Multivariate detection capability using a neural classifier for nonselective signals

Abstract

A new methodology is proposed based on a neural network to determine the detection capability of an analytical procedure, in complex matrices, with the evaluation of the probability of false detection, α, and false nondetection, β, according to the ISO norms. This methodology is designed for first or greater order signals for which there is currently no procedure with these characteristics, which makes it difficult to use these signals in analytical procedures standardized according to the ISO norm. The procedure consists of: (i) an experimental design suited to the increase in analyte to be detected from a threshold level; (ii) a homogenisation of the multivariate signals by a Piecewise Direct Standardization (PDS) transformation; (iii) the training of a neural network with stochastic learning, Genetic Inside Neural Network (GINN), which optimises α and β directly.

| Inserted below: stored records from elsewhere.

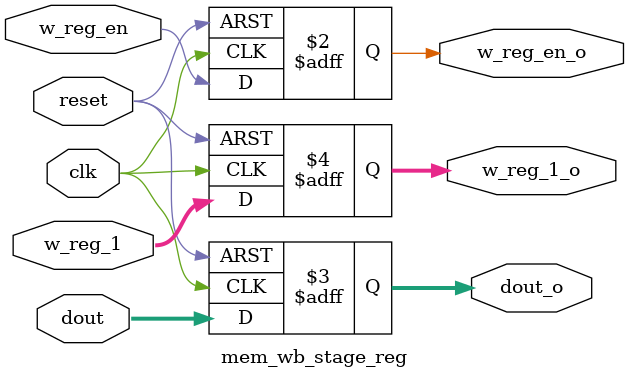
<source format=v>
`timescale 1ns / 1ps
module mem_wb_stage_reg #(
	parameter DATA_WIDTH = 64,
	parameter REG_ADDR_WIDTH = 3
)(
	input wire clk,
	input wire reset,
	input wire w_reg_en,
	input wire [DATA_WIDTH - 1:0] dout,
	input wire [REG_ADDR_WIDTH - 1:0] w_reg_1,
	
	output reg w_reg_en_o,
	output reg [DATA_WIDTH - 1:0] dout_o,
	output reg [REG_ADDR_WIDTH - 1:0] w_reg_1_o
);
	always @(posedge clk or posedge reset)
		if (reset) begin
			w_reg_en_o <= 0;
			dout_o <= 0;
			w_reg_1_o <= 0;
		end else begin
			w_reg_en_o <= w_reg_en;
			dout_o <= dout;
			w_reg_1_o <= w_reg_1;
	end

endmodule

</source>
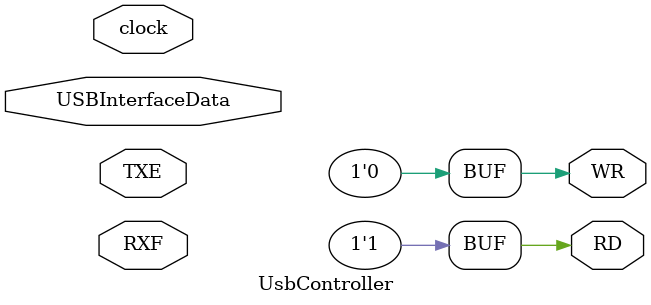
<source format=v>
`timescale 1ns / 1ps


module UsbController(

    // FT2232H facing IO
    inout [7:0] USBInterfaceData,
    input RXF,
    input TXE,
    output reg RD,
    output reg WR,
    
    // Internal facing IO
    input clock         // 100 MHz Clock all timeing done off of that.
    );
    
    reg [7:0]counter;
    reg [7:0]waitForTime;
    
    reg [3:0]state;
    reg [3:0]nextState;
    parameter IDLE = 0, READING_START = 1, READING_WAIT_T3 = 2, READING_DATA = 3, READING_WAIT_T1 = 4, READING_WAIT_T2 = 5, READING_WAIT_T6 = 6,
    WRITE_START = 7;
    
    reg USBRXFlag; // Flag is true when the RX of the FT Device is not empty
    reg USBTXFlag; // Flag is true when the TX of the FT device is not full.
    
    initial begin
        USBTXFlag <= 1;
        USBRXFlag <= 0;
        counter <= 0;
        waitForTime <= 0;
        RD <= 1;
        WR <= 0;
    end
        
    always @(posedge clock)begin
        state <= nextState;
    end
    
    // Reading alert
    // Only run when detecting a falling edge of RXF
    always @(negedge RXF) begin
         USBRXFlag <= 1;
    end
    
    // Writing Alert
    // Only run when detecting a rising edge of TXF
    always @(posedge TXE) begin
        USBTXFlag = 0;
    end
    
    
    always @(posedge clock) begin
        // We are not doing anything
        if(state == IDLE)
        begin
            // We have data to read
            if(USBRXFlag)
            begin
                nextState = READING_START;
            end
            
            // We have data to send
            // Its not full so we can send it.
            if(!USBTXFlag)
            begin
                nextState = WRITE_START;
            end
        end
    end
    
    always @(posedge clock) begin
        case(state)
            // -----------------------------------------------
            // START OF READING STATES         
            // -----------------------------------------------
            
            READING_START:
            begin
                // Set up the system to start reading
                counter = 0;
                
                USBRXFlag = 0;
                // According to the manual we need to wait at most 50ns for there to be valid data.
                waitForTime = 5; // 5 Cycles on a 100 MHz clock
                nextState = READING_WAIT_T3;
            end
            
            READING_WAIT_T3:
            begin
                if(counter < waitForTime)
                    counter <= counter + 1;
                else begin
                    counter <= 0;
                    waitForTime <= 0;
                    nextState = READING_DATA;
                    end
            end
            
            READING_DATA:
            begin
                // TODO: Read the data here and put it somewhere...
                
                waitForTime <= 5; // T1 time is 50ns
                counter <= 0;
                
                nextState = READING_WAIT_T1;
            end
            
            READING_WAIT_T1:
            begin
                if (counter < waitForTime)
                    counter <= counter + 1;
                else begin
                    counter <= 0;
                    waitForTime <= 5;     // Need to wait at least 50 ns for T2    
                    nextState = READING_WAIT_T2;
                end
            end
            
            READING_WAIT_T2:
            begin
                if (counter < waitForTime)
                    counter <= counter + 1;
                else begin
                    counter <= 0;
                    waitForTime <= 8; // Need to wait at most 80 ns for T6
                    nextState = READING_WAIT_T6;
                end
            end
            
            READING_WAIT_T6:
            begin
                if (counter < waitForTime)
                    counter <= counter + 1;
                else begin
                    counter <= 0;
                    waitForTime <= 0;
                    nextState = IDLE;
                end
            end
            // -----------------------------------------------
            // END OF READING STATES         
            // -----------------------------------------------
            
            // -----------------------------------------------
            // START OF WRITING STATES         
            // -----------------------------------------------
            WRITE_START:
            begin
            
            end       
            
            // -----------------------------------------------
            // END OF WRITING STATES         
            // -----------------------------------------------
            
        endcase
    end
    
    
endmodule

</source>
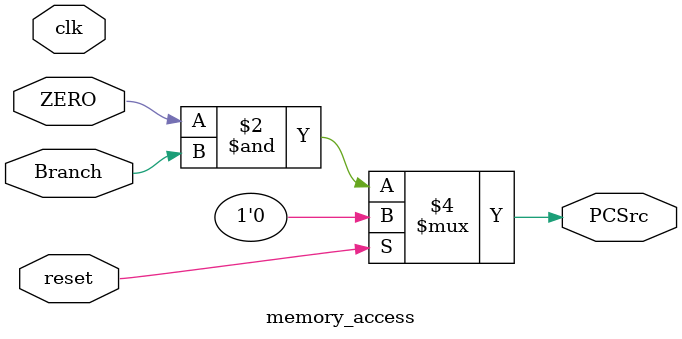
<source format=v>

module memory_access(clk,reset,Branch,ZERO,PCSrc);
	
	input clk,reset,Branch,ZERO;
	output PCSrc;

	reg PCSrc;

	
	always @(*) begin
		if (reset)
			PCSrc = 0;
		else
			PCSrc = (ZERO & Branch);
	end
	
endmodule

</source>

The procedure was applied to the polarographic determination of Tl(I)/Pb(II) mixtures and indomethacin/tenoxicam mixtures. In the first case one can assure the detection of 1 mM (threshold: 12 mM) with α and β less than 5% for both metals. While for tenoxicam it is possible to detect less than 10% of 12 mM (threshold) with α<10% and β<5%, for indomethacin one can assure less than 10% of 86 mM (threshold) with α and β less than 5%.